EXCERPT:
** start **

TOCPREVNEXTINDEX

Lund Performance Solutions


SOS Global Summary
The SOS Global Summary screen is the first screen to display when you start SOS and the usual starting point for any review of system activity and performance. The screen can be displayed in either graphical or tabular format.
To access the Global Summary screen from any SOS display screen:
  • Type S from the SOS Enter command prompt to view the Screen Selection Menu.
  • From the Screen Selection Menu, enter G (Global Summary).
  • To toggle between the graphical and tabular display formats, press the G key again.
  • Graphical Format

    Figure 9.1 shows an example of the Global Summary screen in graphical format.


    Figure 9.1 SOS Global Summary screen (graphical format)
    This example screen contains the following information;
  • The SOS banner
  • The Key Indicators of Performance
  • Global statistics
  • Process information (optional)
  • System Performance Advice (optional)
  • Each of these features is described in "Global Screen Display Items".

    Tabular Format

    To toggle between the graphical and tabular format options, press the G key from the Global Summary screen. Figure 9.2 shows an example of the Global Summary screen in tabular format.


    Figure 9.2 SOS Global Summary screen (tabular format)
    The tabular Global Summary screen provides:
  • The SOS banner
  • The Key Indicators of Performance
  • Global CPU Statistics
  • Global Misc. Statistics
  • Global Memory Statistics (optional, and not displayed in Figure 9.2)
  • Global Disc Statistics (optional, and not displayed in Figure 9.2)
  • Process Information (optional)
  • Process Summary by Application Workloads (optional, and not displayed in Figure 9.2)
  • System Performance Advice messages (optional)
  • Each of these components is described in detail in the next section, "Global Screen Display Items."

    Global Screen Display Items

    SOS Banner

    The SOS banner is always displayed at the top of all SOS data display screens.


    Figure 9.3 SOS Global Summary screen: SOS banner
    The SOS banner contains information about the SOS program, the host system, the elapsed interval, and the current interval.

    Product Version Number (SOS 3000 V.nnx)

    The first item displayed in the SOS banner (reading left to right) is the product version number, SOS 3000.Vnnx). The version number denotes the following about the product:
  • SOS 3000 is the name of the product.
  • V denotes the major version level.
  • nn denotes the minor version level.
  • x denotes the fix level.
  • The SOS version number displayed in the example (refer to Figure 9.3) is G.03x. When contacting technical support, please provide the product version number of the software installed on your system.

    System Name

    The second item displayed in the SOS banner line is the name of the system given during the installation of the operating system. The name of the system used in the example shown in Figure 9.3 is LPS.

    Current Date and Time (DDD, MMM DD YYYY, HH:MM)

    The third item in the SOS banner line is the current date and time:
  • DDD denotes the day of the week.
  • MMM denotes the month.
  • DD denotes the day of the month.

** end **

DIRECTIVES:
1. Reproduce the stretch of the SOS Global Summary page from "The tabular Global" through "Disc Statistics (optional, and not displayed in Figure 9.2)".
2. Using the SOS Global Summary page, explain in one to three sentences what pressing the G key again does once the Global Summary screen is open.

EXTRACTED MATERIAL:
** start **

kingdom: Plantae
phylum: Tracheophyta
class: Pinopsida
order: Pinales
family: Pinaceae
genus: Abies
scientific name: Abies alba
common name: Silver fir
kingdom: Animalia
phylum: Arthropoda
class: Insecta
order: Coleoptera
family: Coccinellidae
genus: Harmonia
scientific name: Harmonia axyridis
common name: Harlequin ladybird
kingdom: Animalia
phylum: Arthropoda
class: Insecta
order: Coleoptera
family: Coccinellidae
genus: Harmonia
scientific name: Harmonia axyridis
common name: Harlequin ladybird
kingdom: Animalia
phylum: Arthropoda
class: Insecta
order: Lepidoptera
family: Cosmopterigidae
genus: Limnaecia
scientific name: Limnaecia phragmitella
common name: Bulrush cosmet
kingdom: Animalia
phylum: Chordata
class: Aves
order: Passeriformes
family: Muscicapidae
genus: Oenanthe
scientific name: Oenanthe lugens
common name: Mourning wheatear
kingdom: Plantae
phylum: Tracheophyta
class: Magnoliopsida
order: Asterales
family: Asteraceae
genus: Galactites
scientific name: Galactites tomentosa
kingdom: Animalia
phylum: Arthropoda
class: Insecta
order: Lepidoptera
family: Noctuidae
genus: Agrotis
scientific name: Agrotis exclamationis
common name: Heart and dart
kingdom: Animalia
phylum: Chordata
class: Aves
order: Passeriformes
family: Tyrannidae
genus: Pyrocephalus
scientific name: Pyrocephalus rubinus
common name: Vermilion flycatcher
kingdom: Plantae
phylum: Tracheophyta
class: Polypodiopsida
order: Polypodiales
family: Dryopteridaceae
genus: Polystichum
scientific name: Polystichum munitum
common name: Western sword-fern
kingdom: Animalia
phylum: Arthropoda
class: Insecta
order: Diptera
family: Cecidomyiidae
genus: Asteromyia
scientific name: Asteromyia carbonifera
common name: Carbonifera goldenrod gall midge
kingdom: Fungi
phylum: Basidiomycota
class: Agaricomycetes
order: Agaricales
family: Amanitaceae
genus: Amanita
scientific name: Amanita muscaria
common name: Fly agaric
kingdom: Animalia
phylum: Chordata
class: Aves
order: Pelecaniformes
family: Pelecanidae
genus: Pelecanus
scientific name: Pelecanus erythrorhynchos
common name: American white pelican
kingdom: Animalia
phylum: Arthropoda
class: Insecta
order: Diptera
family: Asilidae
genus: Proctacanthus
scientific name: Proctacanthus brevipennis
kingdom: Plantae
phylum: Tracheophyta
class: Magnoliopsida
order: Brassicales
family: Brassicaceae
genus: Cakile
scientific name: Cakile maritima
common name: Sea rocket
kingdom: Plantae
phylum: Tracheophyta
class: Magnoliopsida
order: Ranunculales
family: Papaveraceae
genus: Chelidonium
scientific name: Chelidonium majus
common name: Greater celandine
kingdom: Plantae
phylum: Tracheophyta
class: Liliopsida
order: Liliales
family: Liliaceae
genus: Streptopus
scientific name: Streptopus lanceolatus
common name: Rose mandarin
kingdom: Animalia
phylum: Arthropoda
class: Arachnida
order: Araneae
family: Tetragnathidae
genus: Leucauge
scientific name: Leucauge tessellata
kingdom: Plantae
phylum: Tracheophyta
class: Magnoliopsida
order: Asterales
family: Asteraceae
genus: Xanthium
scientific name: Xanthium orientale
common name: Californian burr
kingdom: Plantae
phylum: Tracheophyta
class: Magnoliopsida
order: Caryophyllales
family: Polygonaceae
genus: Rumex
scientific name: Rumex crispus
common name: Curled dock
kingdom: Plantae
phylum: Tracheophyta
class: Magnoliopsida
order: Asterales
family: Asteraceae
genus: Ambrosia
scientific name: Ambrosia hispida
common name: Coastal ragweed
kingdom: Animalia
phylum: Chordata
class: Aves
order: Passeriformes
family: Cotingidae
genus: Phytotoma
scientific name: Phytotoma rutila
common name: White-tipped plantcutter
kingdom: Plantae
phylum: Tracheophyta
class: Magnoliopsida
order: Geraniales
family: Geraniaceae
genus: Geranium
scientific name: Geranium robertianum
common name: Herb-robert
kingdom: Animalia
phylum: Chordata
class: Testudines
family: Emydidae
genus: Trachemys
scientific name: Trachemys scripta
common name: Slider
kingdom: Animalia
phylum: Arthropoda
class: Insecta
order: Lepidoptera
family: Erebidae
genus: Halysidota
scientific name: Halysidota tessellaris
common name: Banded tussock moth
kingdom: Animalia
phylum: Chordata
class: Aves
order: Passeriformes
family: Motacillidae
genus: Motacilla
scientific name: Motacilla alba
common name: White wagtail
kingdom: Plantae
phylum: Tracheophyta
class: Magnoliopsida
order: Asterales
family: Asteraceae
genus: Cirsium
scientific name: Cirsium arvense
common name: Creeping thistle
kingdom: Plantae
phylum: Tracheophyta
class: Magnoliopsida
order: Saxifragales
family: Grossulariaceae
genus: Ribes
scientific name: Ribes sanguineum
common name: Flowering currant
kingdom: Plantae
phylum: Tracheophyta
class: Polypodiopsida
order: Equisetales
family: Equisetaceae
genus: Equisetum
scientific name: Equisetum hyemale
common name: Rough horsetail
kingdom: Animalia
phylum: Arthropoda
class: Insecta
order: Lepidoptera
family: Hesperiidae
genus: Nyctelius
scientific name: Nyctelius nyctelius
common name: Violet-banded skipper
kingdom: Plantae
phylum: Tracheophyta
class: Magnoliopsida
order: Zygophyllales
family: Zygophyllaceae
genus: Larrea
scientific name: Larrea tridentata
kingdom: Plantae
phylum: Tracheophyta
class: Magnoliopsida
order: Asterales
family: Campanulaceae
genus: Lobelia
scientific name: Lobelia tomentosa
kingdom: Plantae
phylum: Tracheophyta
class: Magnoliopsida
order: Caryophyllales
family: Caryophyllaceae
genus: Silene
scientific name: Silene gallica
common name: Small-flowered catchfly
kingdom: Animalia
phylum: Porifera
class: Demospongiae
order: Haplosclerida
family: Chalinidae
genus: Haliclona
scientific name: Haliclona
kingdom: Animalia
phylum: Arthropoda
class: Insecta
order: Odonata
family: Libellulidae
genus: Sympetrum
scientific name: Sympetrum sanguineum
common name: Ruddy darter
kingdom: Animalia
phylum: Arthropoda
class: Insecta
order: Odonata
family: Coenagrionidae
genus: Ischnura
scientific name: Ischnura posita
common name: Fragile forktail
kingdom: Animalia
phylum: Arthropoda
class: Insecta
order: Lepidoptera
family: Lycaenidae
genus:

** end **

SOLUTIONS BY TASK:
1.
The tabular Global Summary screen provides:
  • The SOS banner
  • The Key Indicators of Performance
  • Global CPU Statistics
  • Global Misc. Statistics
  • Global Memory Statistics (optional, and not displayed in Figure 9.2)
  • Global Disc Statistics (optional, and not displayed in Figure 9.2)

2. Pressing the G key again toggles the Global Summary screen between its graphical and tabular display formats. Entering G from the Screen Selection Menu first opens the Global Summary screen. Each later press of G on that screen switches it to the other format.